**PROBLEM TO WORK ON:**
Among the entries below, please repeat exactly and only the lines from the line containing "77: (13, 96)" to the line containing "109: (146, 15)", both lines included.

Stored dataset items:

-------------------------

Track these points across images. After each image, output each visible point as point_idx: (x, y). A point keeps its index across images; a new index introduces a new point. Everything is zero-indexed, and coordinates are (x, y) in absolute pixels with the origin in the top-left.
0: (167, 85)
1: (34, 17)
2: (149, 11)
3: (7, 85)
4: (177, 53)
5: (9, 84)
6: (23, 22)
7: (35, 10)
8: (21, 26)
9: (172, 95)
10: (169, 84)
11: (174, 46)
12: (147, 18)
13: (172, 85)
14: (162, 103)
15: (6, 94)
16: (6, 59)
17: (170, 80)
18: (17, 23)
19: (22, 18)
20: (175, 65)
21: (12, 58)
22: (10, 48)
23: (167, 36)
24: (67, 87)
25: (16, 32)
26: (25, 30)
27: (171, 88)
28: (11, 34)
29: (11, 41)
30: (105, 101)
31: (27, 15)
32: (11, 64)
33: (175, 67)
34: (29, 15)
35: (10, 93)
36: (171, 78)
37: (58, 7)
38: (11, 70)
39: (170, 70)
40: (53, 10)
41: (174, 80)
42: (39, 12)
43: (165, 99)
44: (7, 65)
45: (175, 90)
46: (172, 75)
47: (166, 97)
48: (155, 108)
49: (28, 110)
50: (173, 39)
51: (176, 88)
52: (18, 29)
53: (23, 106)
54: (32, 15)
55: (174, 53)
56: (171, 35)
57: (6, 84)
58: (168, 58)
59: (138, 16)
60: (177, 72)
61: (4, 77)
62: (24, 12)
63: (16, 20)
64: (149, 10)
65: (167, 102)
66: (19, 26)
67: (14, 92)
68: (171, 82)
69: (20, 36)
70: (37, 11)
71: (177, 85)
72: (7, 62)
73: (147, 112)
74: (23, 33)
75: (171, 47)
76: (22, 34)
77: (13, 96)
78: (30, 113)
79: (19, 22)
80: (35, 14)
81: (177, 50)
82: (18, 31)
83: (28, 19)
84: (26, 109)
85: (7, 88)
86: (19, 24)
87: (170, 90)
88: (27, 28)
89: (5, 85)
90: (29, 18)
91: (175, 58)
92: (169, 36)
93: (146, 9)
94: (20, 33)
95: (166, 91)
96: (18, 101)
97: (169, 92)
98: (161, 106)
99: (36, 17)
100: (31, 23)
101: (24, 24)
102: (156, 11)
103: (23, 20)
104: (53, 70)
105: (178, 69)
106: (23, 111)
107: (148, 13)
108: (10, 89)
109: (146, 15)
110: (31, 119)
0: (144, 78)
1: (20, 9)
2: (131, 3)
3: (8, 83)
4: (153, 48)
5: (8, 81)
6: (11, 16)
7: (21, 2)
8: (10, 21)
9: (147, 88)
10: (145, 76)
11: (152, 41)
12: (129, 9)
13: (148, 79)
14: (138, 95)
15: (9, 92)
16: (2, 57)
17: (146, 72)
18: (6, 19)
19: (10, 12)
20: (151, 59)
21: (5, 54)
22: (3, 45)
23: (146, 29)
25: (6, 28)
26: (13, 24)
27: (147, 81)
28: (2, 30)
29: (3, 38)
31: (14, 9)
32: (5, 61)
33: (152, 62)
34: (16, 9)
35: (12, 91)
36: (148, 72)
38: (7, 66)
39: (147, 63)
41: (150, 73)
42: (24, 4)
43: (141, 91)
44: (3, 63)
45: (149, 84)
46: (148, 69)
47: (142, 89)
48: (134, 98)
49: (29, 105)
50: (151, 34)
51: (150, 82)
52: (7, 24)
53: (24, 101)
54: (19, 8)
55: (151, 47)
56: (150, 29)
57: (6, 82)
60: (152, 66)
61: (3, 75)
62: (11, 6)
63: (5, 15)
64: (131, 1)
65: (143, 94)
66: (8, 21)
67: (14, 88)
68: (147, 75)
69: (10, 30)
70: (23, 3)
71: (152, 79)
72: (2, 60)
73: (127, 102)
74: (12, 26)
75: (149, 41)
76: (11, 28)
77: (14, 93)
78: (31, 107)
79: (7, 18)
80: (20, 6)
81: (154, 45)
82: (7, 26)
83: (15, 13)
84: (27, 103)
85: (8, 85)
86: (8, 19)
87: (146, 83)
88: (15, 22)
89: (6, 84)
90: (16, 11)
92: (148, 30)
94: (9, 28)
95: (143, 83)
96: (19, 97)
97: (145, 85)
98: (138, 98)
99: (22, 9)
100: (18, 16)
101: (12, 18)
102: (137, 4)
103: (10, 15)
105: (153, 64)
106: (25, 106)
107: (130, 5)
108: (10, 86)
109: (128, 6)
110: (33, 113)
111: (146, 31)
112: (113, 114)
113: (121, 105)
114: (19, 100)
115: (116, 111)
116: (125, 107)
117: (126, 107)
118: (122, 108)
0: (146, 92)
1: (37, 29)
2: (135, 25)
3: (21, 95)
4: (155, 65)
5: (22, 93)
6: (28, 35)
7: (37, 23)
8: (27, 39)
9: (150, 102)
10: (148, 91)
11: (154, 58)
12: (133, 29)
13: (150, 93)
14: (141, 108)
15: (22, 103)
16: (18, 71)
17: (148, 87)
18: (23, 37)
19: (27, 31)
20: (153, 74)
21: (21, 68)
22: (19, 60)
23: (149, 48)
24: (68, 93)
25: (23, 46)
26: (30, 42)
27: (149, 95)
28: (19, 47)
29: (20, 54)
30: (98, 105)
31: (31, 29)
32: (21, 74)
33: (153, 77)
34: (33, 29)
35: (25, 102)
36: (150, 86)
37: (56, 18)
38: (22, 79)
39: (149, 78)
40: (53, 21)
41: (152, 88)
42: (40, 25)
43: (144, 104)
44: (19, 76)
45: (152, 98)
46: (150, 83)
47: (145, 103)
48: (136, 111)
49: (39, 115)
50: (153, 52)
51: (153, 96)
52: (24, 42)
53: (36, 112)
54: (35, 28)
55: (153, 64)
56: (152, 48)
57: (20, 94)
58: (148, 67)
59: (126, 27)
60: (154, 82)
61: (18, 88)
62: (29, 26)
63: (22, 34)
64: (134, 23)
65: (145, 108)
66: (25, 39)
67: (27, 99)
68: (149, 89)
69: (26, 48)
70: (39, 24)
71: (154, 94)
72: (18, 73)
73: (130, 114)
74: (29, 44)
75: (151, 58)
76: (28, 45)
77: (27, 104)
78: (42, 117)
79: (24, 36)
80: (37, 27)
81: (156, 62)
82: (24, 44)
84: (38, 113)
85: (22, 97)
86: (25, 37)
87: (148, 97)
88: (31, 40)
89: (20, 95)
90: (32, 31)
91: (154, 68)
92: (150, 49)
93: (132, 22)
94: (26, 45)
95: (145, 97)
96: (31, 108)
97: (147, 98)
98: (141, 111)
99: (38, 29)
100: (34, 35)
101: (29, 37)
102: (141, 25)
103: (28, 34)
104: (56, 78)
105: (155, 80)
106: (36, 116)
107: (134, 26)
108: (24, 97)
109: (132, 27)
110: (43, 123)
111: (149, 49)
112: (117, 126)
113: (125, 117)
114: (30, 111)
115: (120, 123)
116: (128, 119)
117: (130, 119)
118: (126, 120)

-------------------------

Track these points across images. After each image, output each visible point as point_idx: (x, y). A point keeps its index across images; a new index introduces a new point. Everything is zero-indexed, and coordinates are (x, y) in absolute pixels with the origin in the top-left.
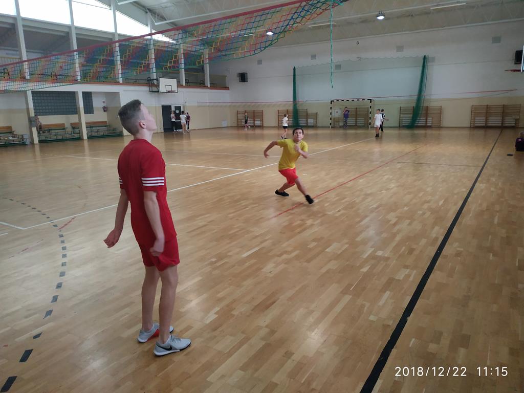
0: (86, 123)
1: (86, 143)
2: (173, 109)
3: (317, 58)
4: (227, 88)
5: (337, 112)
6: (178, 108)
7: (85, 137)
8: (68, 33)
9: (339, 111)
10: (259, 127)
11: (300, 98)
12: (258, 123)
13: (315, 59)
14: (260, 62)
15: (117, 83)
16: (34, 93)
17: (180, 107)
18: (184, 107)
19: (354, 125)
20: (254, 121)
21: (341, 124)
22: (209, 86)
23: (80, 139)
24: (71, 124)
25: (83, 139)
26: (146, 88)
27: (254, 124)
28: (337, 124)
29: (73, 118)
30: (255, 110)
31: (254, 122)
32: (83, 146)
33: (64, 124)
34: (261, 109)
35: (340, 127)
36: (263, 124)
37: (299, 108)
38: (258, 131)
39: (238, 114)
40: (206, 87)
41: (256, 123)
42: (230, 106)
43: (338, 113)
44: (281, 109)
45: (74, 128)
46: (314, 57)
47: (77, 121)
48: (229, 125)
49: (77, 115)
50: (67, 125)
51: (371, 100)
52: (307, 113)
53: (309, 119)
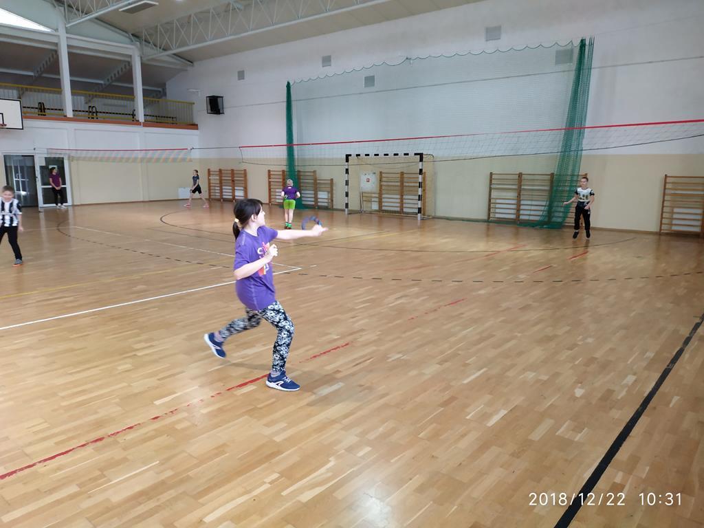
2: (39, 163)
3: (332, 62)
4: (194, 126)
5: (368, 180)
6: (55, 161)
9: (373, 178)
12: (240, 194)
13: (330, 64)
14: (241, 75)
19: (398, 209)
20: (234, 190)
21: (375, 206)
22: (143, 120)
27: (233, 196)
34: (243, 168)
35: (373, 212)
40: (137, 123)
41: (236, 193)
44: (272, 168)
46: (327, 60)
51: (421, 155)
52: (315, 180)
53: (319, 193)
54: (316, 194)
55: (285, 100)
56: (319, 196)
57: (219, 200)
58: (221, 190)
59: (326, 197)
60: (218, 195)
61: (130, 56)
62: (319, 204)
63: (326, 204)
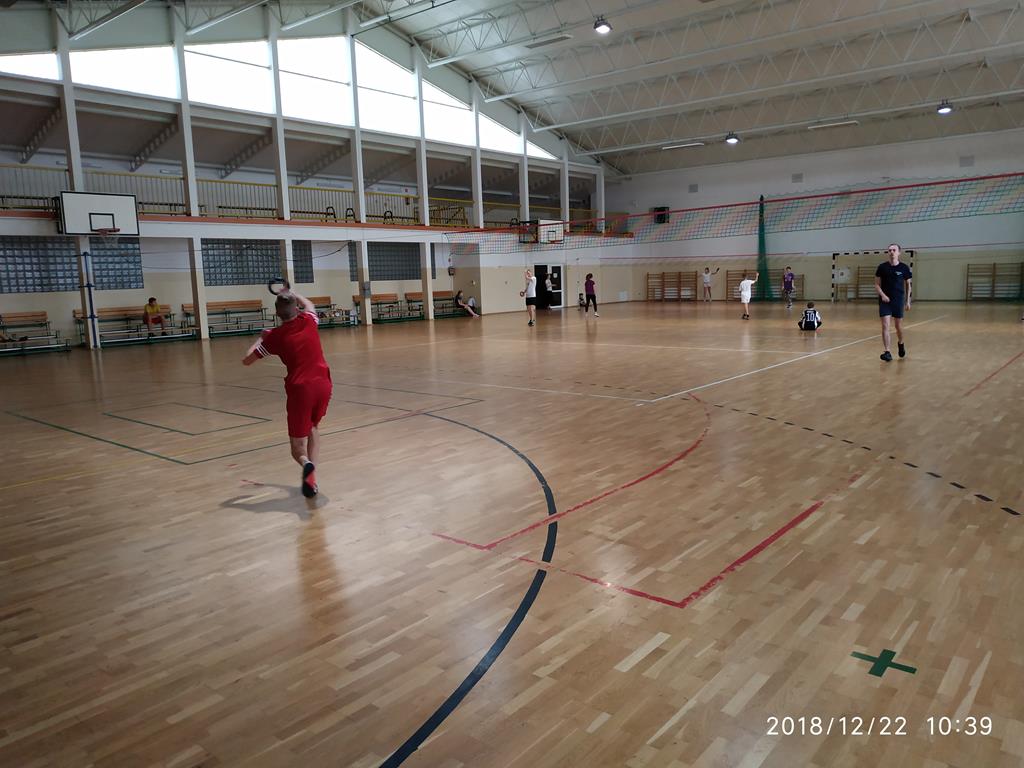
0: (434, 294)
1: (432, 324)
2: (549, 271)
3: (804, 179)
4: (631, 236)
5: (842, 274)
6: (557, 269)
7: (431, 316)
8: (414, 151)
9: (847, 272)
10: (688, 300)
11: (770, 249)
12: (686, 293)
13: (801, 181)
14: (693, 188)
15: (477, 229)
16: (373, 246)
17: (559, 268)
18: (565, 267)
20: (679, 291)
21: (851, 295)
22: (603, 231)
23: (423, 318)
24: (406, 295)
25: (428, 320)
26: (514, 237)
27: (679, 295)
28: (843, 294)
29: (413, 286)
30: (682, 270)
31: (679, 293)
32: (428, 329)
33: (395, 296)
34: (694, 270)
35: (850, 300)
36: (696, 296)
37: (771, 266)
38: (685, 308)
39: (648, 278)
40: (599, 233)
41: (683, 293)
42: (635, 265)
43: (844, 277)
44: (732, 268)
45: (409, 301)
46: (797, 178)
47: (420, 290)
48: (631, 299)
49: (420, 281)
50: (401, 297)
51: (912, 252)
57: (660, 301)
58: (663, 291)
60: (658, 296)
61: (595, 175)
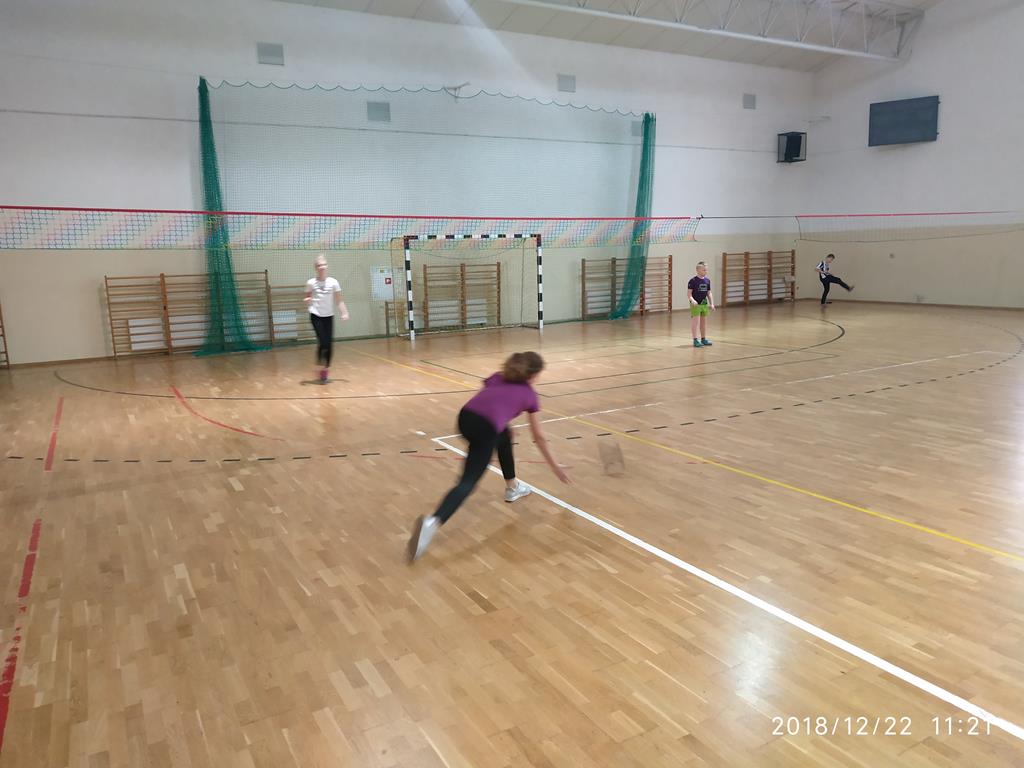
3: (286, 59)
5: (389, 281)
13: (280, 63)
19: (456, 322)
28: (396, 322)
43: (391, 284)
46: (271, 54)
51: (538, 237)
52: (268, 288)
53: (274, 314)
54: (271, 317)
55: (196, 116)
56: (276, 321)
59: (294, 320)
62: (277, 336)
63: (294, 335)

-------------------------

**REPLY:**
77: (13, 96)
78: (30, 113)
79: (19, 22)
80: (35, 14)
81: (177, 50)
82: (18, 31)
83: (28, 19)
84: (26, 109)
85: (7, 88)
86: (19, 24)
87: (170, 90)
88: (27, 28)
89: (5, 85)
90: (29, 18)
91: (175, 58)
92: (169, 36)
93: (146, 9)
94: (20, 33)
95: (166, 91)
96: (18, 101)
97: (169, 92)
98: (161, 106)
99: (36, 17)
100: (31, 23)
101: (24, 24)
102: (156, 11)
103: (23, 20)
104: (53, 70)
105: (178, 69)
106: (23, 111)
107: (148, 13)
108: (10, 89)
109: (146, 15)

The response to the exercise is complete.